The following responses from those associated with the NFL underscore the duplicity:

 In 2005, Dr. Elliot Pellman, long time New York Jets team physician, and rheumatologist, who attended the “esteemed” University of Guadalajara medical school, and chairman of the NFL MTBI committee declared, “My job is to take care of the players. I don’t believe the issue of concussions is as bad as some people say.”   Pellman was said to be very soft on concussion treatment as illustrated by the Wayne Chrebet incident on November 2, 2003, When the New York Jets played the New York Giants.  Chrebet suffered a concussion after absorbing a knee to the back of his head.  He was removed from the game and examined by Pellman, who reportedly told Chrebet “This is a very important (game) for your career,” and allowed Chrebet to re-enter the game.  Afterwards, Chrebet suffered from post-concussion syndrome and missed the rest of the season. (NFL concussion litigation, PBS “League of Denial,” series, and ESPN article “Doctor Yes.”)

NFL spokesman Greg Aiello (2005): We have been studying concussions for years with independent experts and published our findings.  We do not believe that Dr. Omalu’s paper represents valid science.”

Dr. Ira Casson, co-chair of the NFL MTBI Committee was, surprisingly, a neurologist.  In testimony before congress in 2009, Casson has this to say:  There is not enough valid, reliable, or objective scientific evidence to determine whether or not repeat head impacts in professional football result in long-term brain damage.” 

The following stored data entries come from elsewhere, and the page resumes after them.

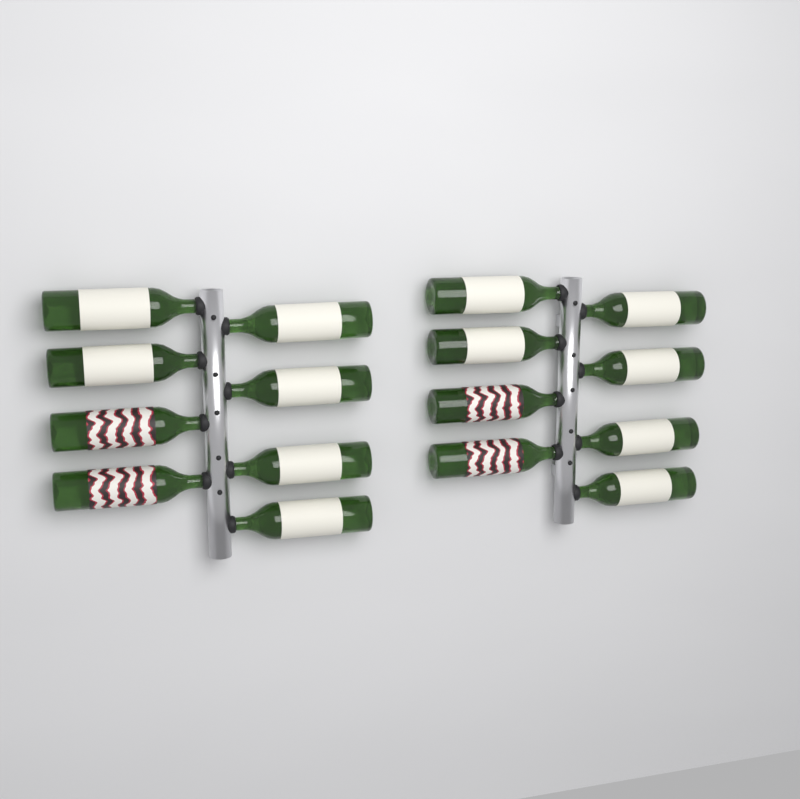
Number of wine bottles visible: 16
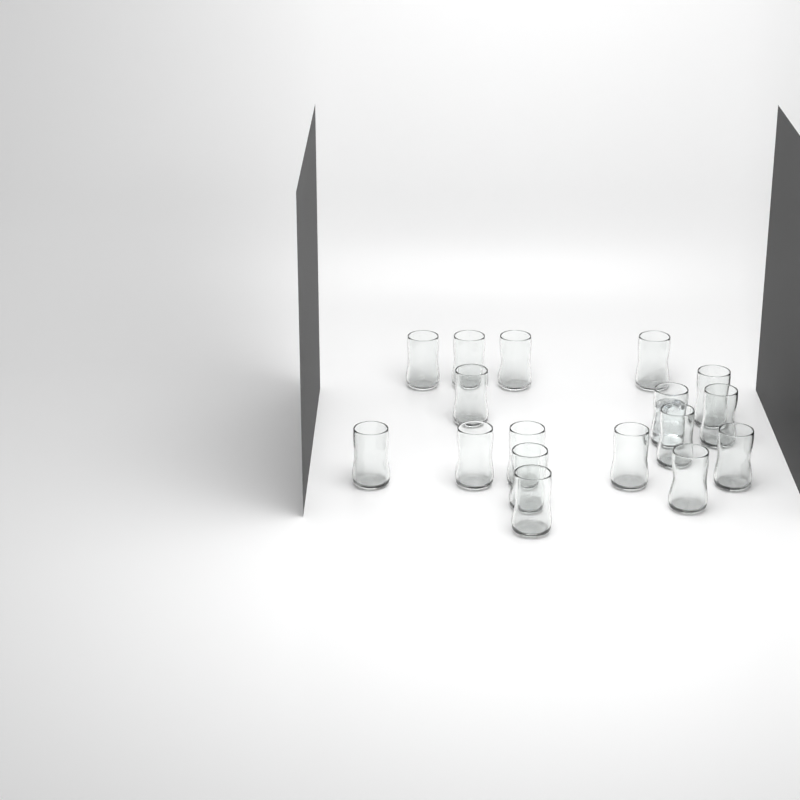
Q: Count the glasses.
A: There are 17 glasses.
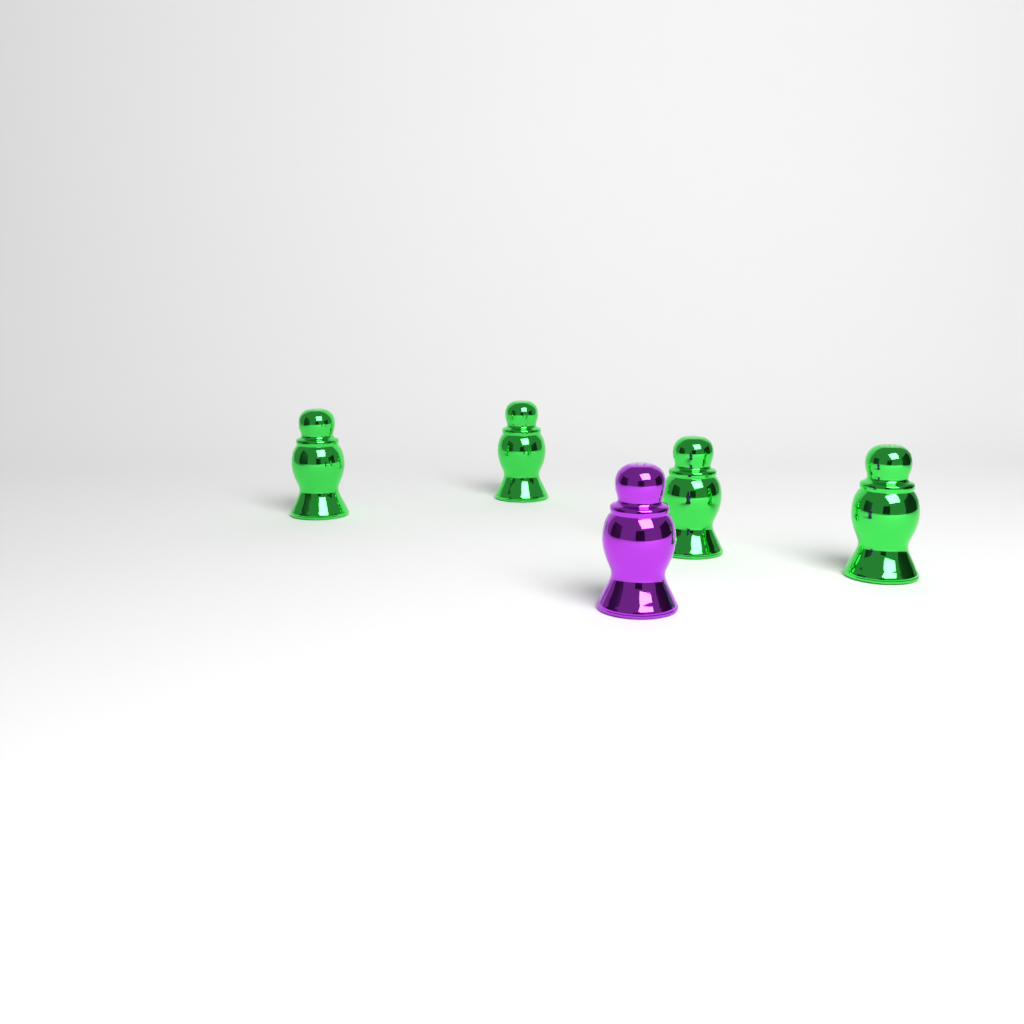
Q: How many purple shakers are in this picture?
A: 1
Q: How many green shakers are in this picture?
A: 4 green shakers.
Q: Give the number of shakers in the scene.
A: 5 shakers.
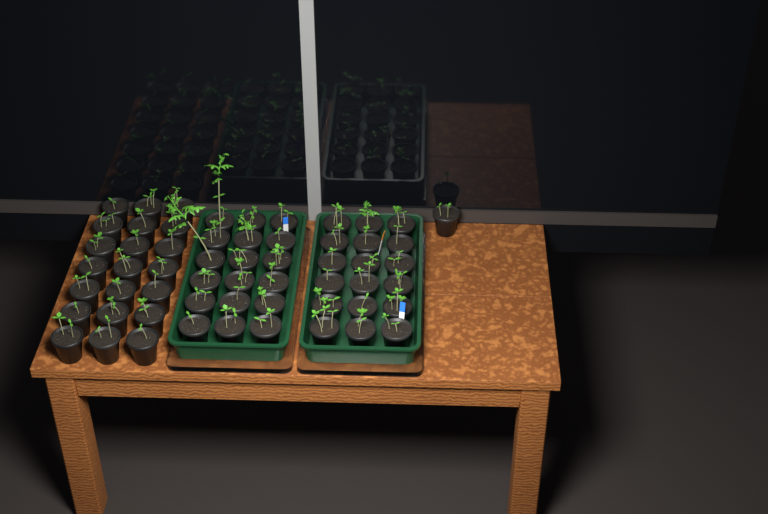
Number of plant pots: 58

Dr. Omalu did not consider himself a whistleblower.  His sole intent was to call attention to the matter of the possible consequences of playing football.  He expected the NFL to embrace his discovery and work to change the culture of how to better safely conduct the game of football, to let Omalu’s findings usher in a new beginning.  In other words, there was the world before the atomic bomb, and there was the world after the atomic bomb.  The dichotomy was that simple.  There was football prior to definitive scientific proof of serious brain damage to its participants, and there was football after this dramatic revelation.  Could things really go on without acknowledgement and implementation of drastic change after this ground-breaking discovery?  Amazingly, that is exactly what happened.  The NFL decided to proceed with life as usual. 

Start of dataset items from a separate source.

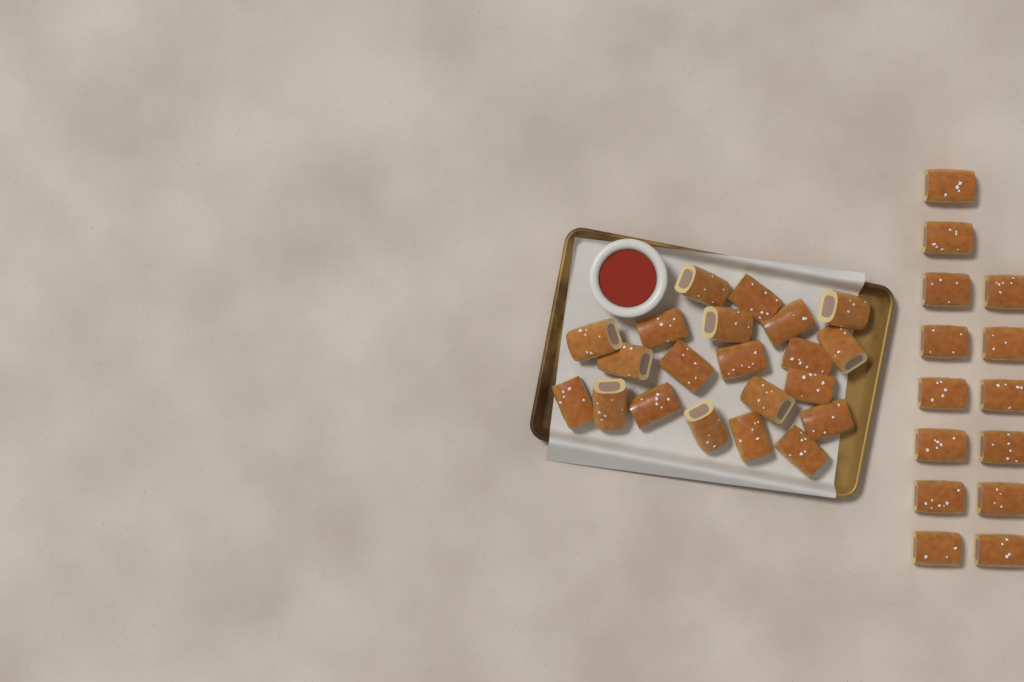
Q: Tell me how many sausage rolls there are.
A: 35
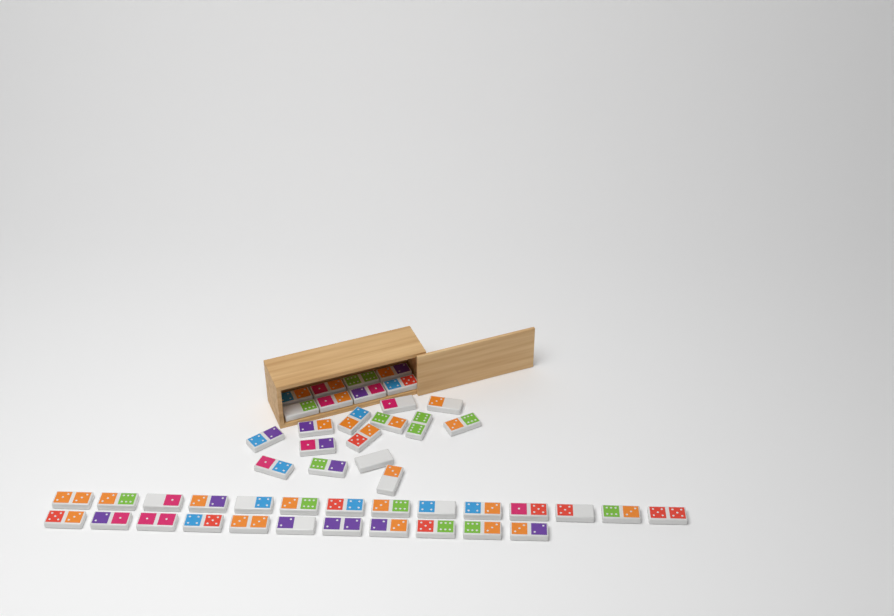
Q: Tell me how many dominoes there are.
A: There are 47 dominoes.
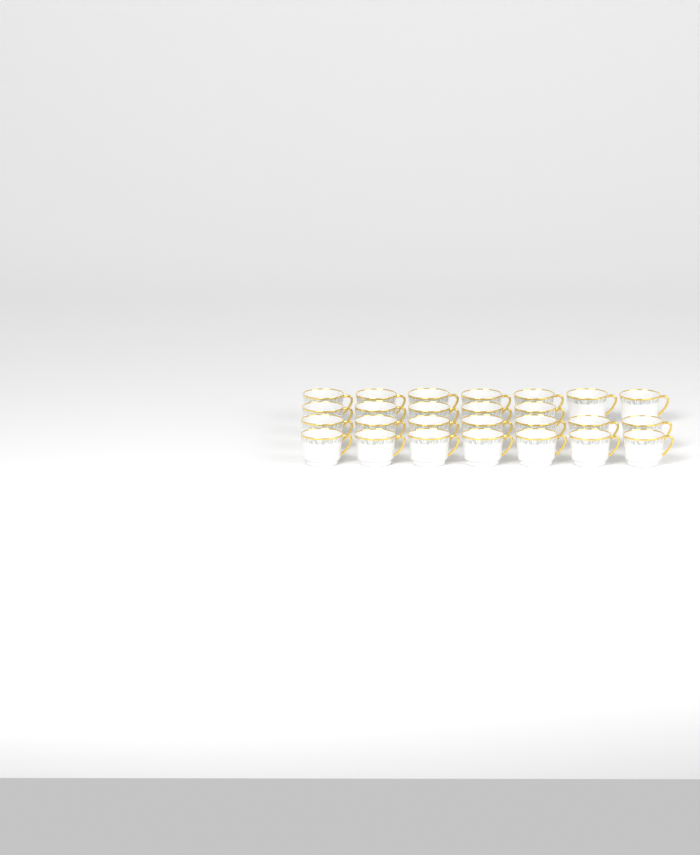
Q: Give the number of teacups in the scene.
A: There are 26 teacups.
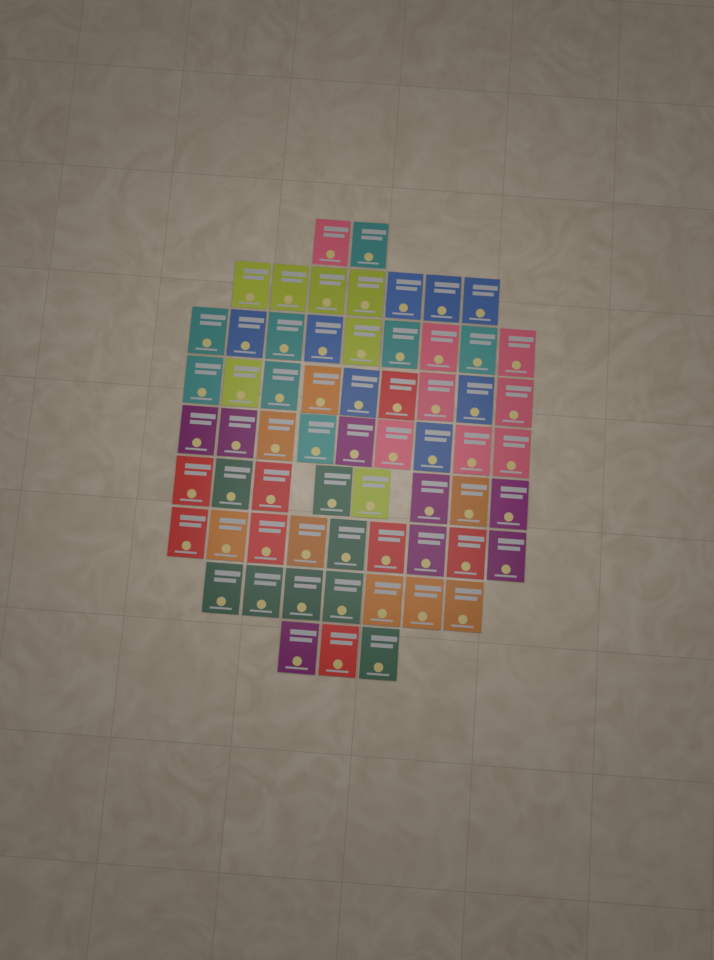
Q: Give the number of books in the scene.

After Omalu’s second paper, the MTBI Committee again dismissed his findings.  The NFL and its media surrogates continued to portray him as sensationalistic and not a credible source of information.  He began to face increasing professional isolation due to his professional stance.  He lost his job, there were both subtle and overt efforts to remove him from continued research on CTE, and efforts to continue to try to marginalize his credentials.  His access to brains from deceased former NFL players became restricted. These events crushed Omalu’s spirit, and, unable to rationally explain the circumstances, he began a slow, deep dive into the depths of another episode of major depression. 

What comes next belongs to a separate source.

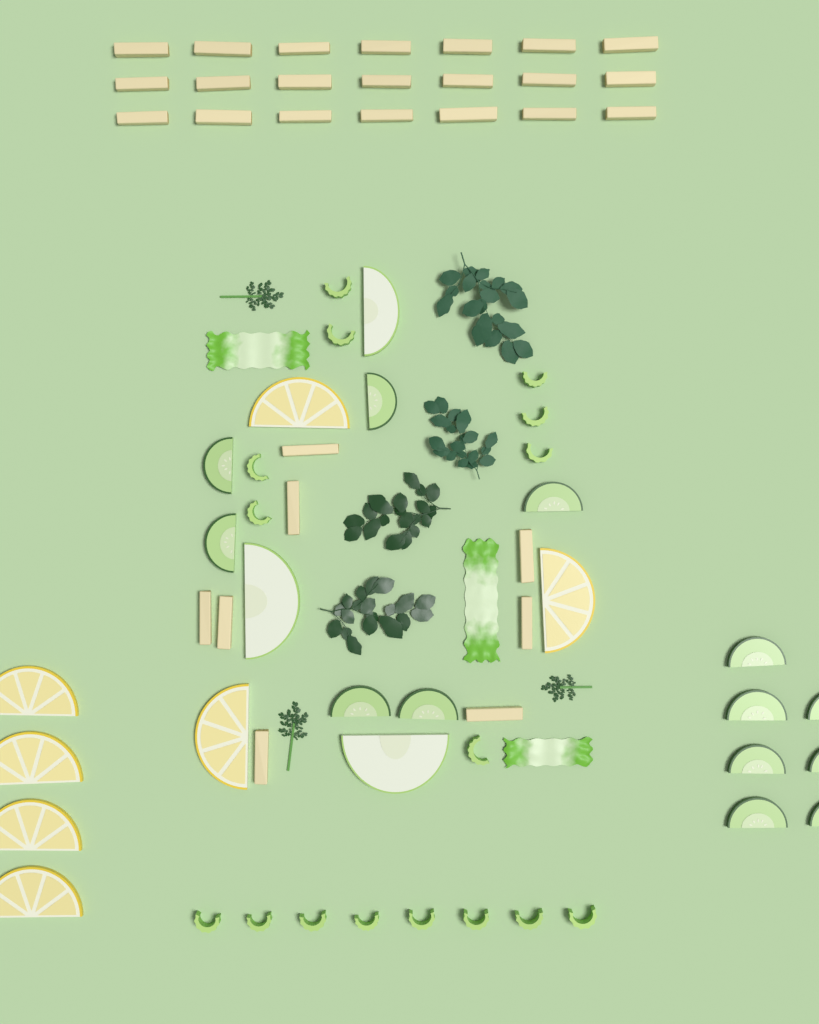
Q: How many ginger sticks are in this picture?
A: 29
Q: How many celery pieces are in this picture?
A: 16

“They tried to retract my paper.  The (NFL) hired consultants who used newspapers and journalists and other physicians to discredit me.  One time I was at a conference, and I heard a woman speaking about me with about ten men.  She was saying all types of offensive things about me.  I came into the circle and said, “Excuse me, have you ever met Dr. Omalu?  She said “no, and I don’t want to meet him.” I said, “then where did you get all these things you’re saying about me?   Because I am Dr. Omalu, and we’ve never met.”  She just walked away.  She didn’t even know me, but she was talking with authority.  I applied for a grant from the National Institutes of Health (the NIH) to study CTE.  I didn’t get the grant.  Imagine.  A lawyer who was working for the NFL told me that the league reached out to media executives to tell them to stop interviewing me.  A meeting was also held where any corporation that made money (by being involved with the) NFL was advised not acknowledge me on their media platforms.  They said, “There’s a relationship here, and if you want to keep that relationship….” Before I knew it, I was shut out of everything.”